Quickstart
PGCuts provides an sklearn-compatible API. If you’ve used
KMeans or SpectralClustering, you already know how to use PGCuts.
Basic usage
from pgcuts import HyCut
# X is an (N, D) numpy array of features (e.g., from DINOv2)
labels = HyCut(n_clusters=10).fit_predict(X)
That’s it. Under the hood, H-Cut:
Builds a KNN similarity graph on
XTrains a linear model to minimize the hypergeometric NCut bound
Returns hard cluster assignments via argmax
Comparison with sklearn
PGCuts is a drop-in alternative to sklearn’s clustering:
from sklearn.cluster import KMeans, SpectralClustering
from pgcuts import HyCut
X = ... # (N, D) feature matrix
# K-Means
labels_km = KMeans(n_clusters=10).fit_predict(X)
# Spectral Clustering
labels_sc = SpectralClustering(n_clusters=10).fit_predict(X)
# PGCuts (Hypergeometric NCut)
labels_hycut = HyCut(n_clusters=10).fit_predict(X)
Choosing the objective
PGCuts supports three graph cut objectives:
# Hypergeometric NCut (default) — best for most cases
HyCut(n_clusters=K, objective="hyp_ncut")
# Hypergeometric RatioCut — simpler, no degree binning
HyCut(n_clusters=K, objective="hyp_rcut")

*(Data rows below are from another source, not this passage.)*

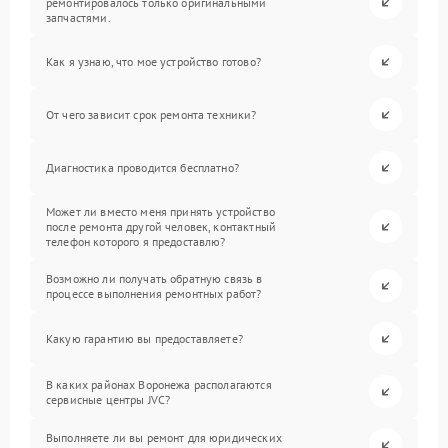
ремонтировалось только оригинальными
запчастями.
Как я узнаю, что мое устройство готово?
От чего зависит срок ремонта техники?
Диагностика проводится бесплатно?
Может ли вместо меня принять устройство
после ремонта другой человек, контактный
телефон которого я предоставлю?
Возможно ли получать обратную связь в
процессе выполнения ремонтных работ?
Какую гарантию вы предоставляете?
В каких районах Воронежа располагаются
сервисные центры JVC?
Выполняете ли вы ремонт для юридических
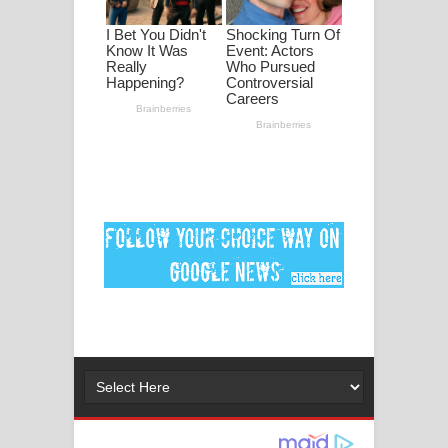
ගීතයේ පද පෙළ
Ankeliya Song Lyrics - අංකෙළිය ගීතයේ
පද පෙළ
DEAR GOD Song Lyrics - ඩියර් ගෝඩ්
ගීතයේ පද පෙළ
MANAMALA KATHA Song Lyrics -
මනමාල කතා ගීතයේ පද පෙළ
Dai Dai Lyrics - Shakira, Burna Boy |
2026 football world cup song lyrics
Lassana Amma Song Lyrics - ලස්සන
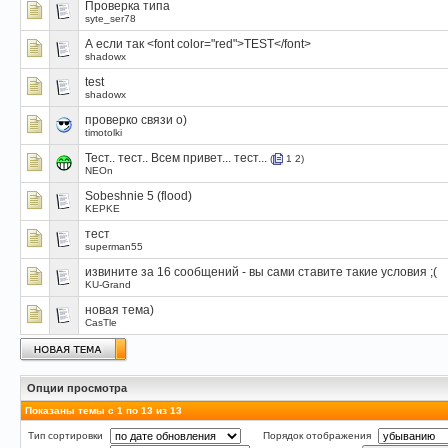
Проверка типа
syte_ser78
А если так <font color="red">TEST</font>
shadowx
test
shadowx
проверко связи о)
timotolki
Тест.. тест.. Всем привет... тест...
(
1
2
)
NEOn
Sobeshnie 5 (flood)
KEPKE
тест
superman55
извините за 16 сообщений - вы сами ставите такие условия ;(
KU-Grand
новая тема)
CasTle
Опции просмотра
Показаны темы с 1 по 13 из 13
Тип сортировки
Порядок отображения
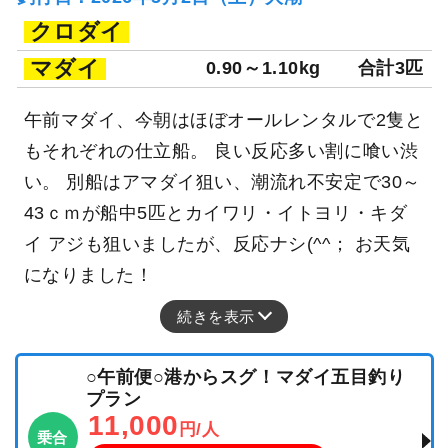
クロダイ
マダイ
0.90～1.10kg
合計3匹
午前マダイ、今朝はほぼオールレンタルで2隻と
もそれぞれの仕立船。 良い反応多い割に喰い渋
い。 別船はアマダイ狙い、潮流れ不安定で30～
43ｃｍが船中5匹とカイワリ・イトヨリ・キダ
イ アジも狙いましたが、反応ナシ(^^； お天気
になりました！
続きを表示
○午前便○港からスグ！マダイ五目釣り
プラン
11,000
円/人
乗合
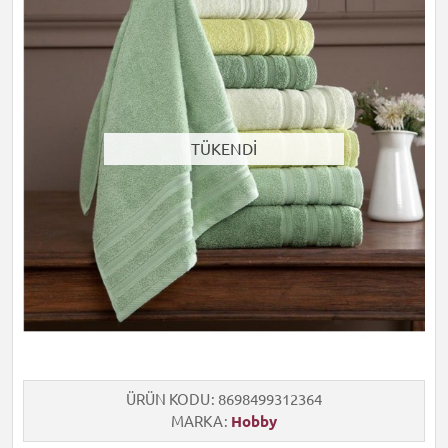
TÜKENDİ
ÜRÜN KODU
8698499312364
MARKA
Hobby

# Probabilistic RatioCut — PRCut baseline
HyCut(n_clusters=K, objective="prcut")
When to use which:
hyp_ncut: Default. Best when cluster sizes are unbalanced or the graph has heterogeneous degree distribution.hyp_rcut: Simpler variant. Works well when clusters are roughly equal-sized.prcut: Original PRCut objective. Useful as a baseline.
Common options
model = HyCut(
n_clusters=10,
objective="hyp_ncut", # "hyp_ncut", "hyp_rcut", or "prcut"
n_neighbors=50, # KNN graph neighbors (default: 50)
steps=3000, # optimization steps (default: 3000)
lr=1e-3, # learning rate (default: 1e-3)
m=512, # polynomial degree for 2F1 bound
device="cuda", # "cuda" or "cpu"
)
labels = model.fit_predict(X)
# Access cut values after fitting
print(f"NCut: {model.ncut_:.4f}, RCut: {model.rcut_:.4f}")
Evaluation
from pgcuts import evaluate_clustering
results = evaluate_clustering(y_true, labels, n_clusters=10)
print(f"ACC: {results['accuracy']:.4f}")
print(f"NMI: {results['nmi']:.4f}")
Working with embeddings
PGCuts works best with pre-extracted embeddings from foundation models (DINOv2, CLIP, etc.):
import numpy as np
from pgcuts import HyCut
# Load pre-extracted features
X = np.load("features.npy") # (N, D) float32
y = np.load("labels.npy") # (N,) int, for evaluation only
model = HyCut(n_clusters=len(np.unique(y)))
labels = model.fit_predict(X)
Graph quality
Before clustering, check if the KNN graph captures class structure:
from pgcuts.graph import build_rbf_knn_graph
from pgcuts.metrics import compute_rcut_ncut
import numpy as np
W = build_rbf_knn_graph(X, n_neighbors=50)
# Graph quality Q: 1.0 = perfect, 0.0 = random
T = W.toarray() / W.sum(axis=1)
q = np.mean([T[i] @ (y == y[i]) for i in range(len(y))])
q_chance = np.sum((np.bincount(y) / len(y)) ** 2)
Q = (q - q_chance) / (1 - q_chance)
print(f"Graph quality Q = {Q:.3f}")
If Q < 0.3, the embeddings don’t separate classes well enough
for any graph-cut method to work. Try a better embedding model.